Singapore’s competitive occupational costs relative to other cities was the key driver for occupier demand. Most of the rental declines occurred in the first two quarters of 2012, and rental corrections was kept to a minimum in Q1 2013. In Q1 2013, the Grade A rent saw a minor decrease of 0.3 per cent q-o-q and 9.9 per cent y-o-y to register at $9.55 psf/month.
Similarly, the Grade B market saw a slight correction of 0.3 per cent q-o-q and 2.2 per cent y-o-y to $7.09 psf/mth. CBRE expects Grade A rents to remain steady for the remaining of 2013 while downward pressure may be expected on the Grade B rents.
The key office developments in the pipeline for 2013 are Asia Square Tower 2 (782,280 sf), Jem (315,390 sf) and The Metropolis (1,180,000 sf). Asia Square Tower 2 is the only Grade A supply for the year and is already reportedly close to 12 per cent pre-committed. Jem and The Metropolis are located in the decentralised areas of Jurong Gateway and one-north respectively. The former is fully pre-committed by MND while the latter is close to 70 per cent pre-committed with key MNC tenants the likes of Shell, SGX, Procter & Gamble, Neptune Orient Line and Eastman Chemical.
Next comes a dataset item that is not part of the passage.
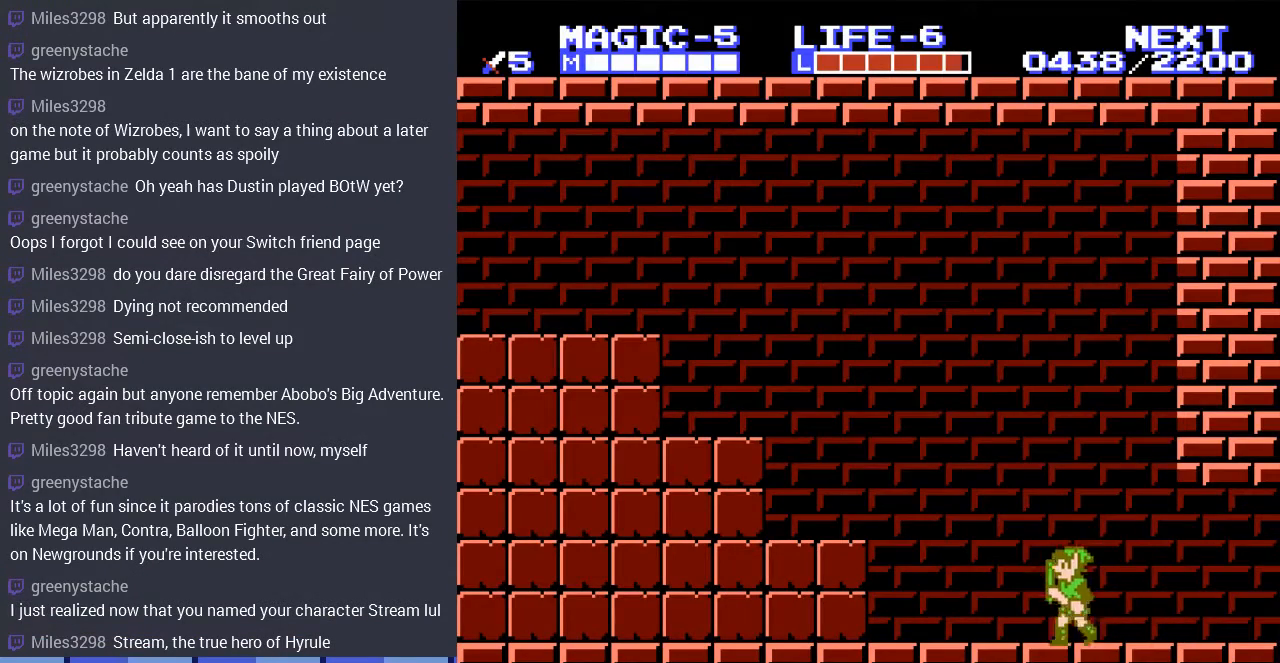
{"buttons": ["A", "DPAD_LEFT"], "events": [[200, "A", "down"]]}
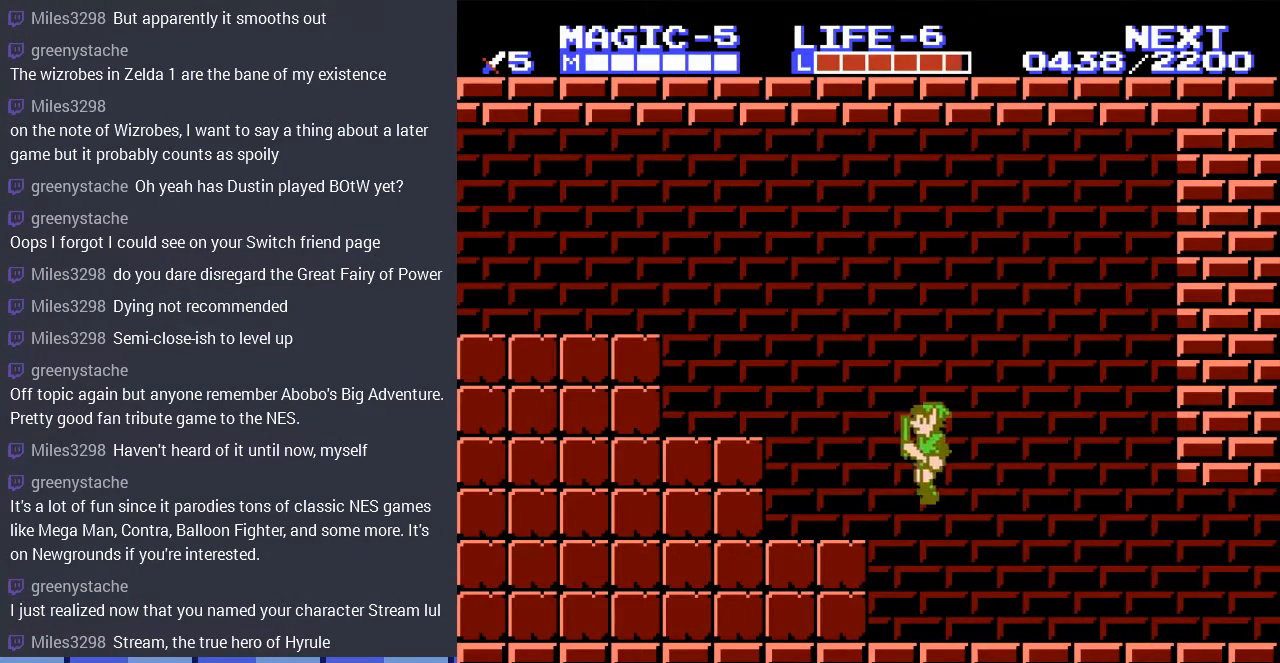
{"buttons": ["DPAD_LEFT"], "events": [[67, "A", "up"], [233, "A", "down"], [433, "A", "up"]]}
The pre-commitment levels for these two decentralised projects indicate the market’s appetite for new quality buildings with excellent infrastructure and amenities. Supply therefore remains manageable at 2.46 million sf for 2013.
Neither CBRE nor its affiliated companies make any warranties or claims on the implied accuracy of the information contained herein.